Soundgarden – Badmotorfinger

Nel 1991 l’esplosione del grunge non avviene solo per mezzo degli accordi nervosi e inquieti dei Nirvana o tramite quelli più melodrammatici e ‘proletari’ dei Pearl Jam, ma passa pure attraverso i riff pesanti e scanditi dei Soundgarden. Per la band di Seattle “Badmotorfinger” funge da definitiva consacrazione, sia artistica sia commerciale (il disco agguanterà il doppio platino in patria).
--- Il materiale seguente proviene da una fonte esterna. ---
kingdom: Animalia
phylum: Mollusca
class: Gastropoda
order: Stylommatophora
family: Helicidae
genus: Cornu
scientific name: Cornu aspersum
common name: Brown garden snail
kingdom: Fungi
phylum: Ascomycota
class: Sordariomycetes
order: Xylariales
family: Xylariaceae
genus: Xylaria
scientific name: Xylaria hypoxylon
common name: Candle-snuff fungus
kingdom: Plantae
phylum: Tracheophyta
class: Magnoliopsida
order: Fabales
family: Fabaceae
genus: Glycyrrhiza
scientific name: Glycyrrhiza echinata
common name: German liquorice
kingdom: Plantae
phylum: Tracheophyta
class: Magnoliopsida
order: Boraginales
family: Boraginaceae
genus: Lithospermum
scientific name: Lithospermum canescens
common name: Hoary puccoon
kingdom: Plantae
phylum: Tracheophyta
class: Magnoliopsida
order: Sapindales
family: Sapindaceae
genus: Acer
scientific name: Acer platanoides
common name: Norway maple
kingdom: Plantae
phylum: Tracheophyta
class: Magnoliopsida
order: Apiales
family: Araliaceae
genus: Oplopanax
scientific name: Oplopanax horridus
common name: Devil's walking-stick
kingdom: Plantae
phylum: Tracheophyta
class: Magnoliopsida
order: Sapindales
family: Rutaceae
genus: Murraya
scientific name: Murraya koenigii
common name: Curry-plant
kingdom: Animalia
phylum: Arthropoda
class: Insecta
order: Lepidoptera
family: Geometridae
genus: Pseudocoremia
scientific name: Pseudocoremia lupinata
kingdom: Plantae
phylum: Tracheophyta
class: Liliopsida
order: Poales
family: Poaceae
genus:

Il bassista Hiro Yamamoto cede il posto al nuovo arrivato Ben Shepherd, ma nonostante il cambio di line – up il gruppo non ha mai suonato così compatto e convinto. E personale, smentendo definitivamente chi li riteneva uno sterile ibrido fra Led Zeppelin e Black Sabbath. Sicuramente certe cadenze lente e strascicate contenute in “Outshined” e “Slaves & Bulldozers” fanno pensare a quanto fatto vent’anni prima da Tony Iommi e soci, così come gli assoli della sei corde di Thayil e l’ugola imperiosa di Cornell paiono una versione più metallica del Dirigibile, eppure i Soundgarden sono molte altre cose. Nel loro DNA è presente tanto il punk (“Face Pollution”) quanto il post – punk (la celebre “Jesus Christ Pose”, impetuosa cavalcata che pare una sorta di “Kashmir” riletta da una formazione new wave industrialoide), con la psichedelia (“Searching With My Good Eye Closed” e “Mind Riot”) a insaporire ulteriormente il tutto. “Badmotorfinger” è già un classico, sin dal riff sgusciante dell’apripista “Rusty Cage”; forse cala un po’ nel finale, ma a tale inconveniente il quartetto porrà rimedio nel successivo “Superunknown“.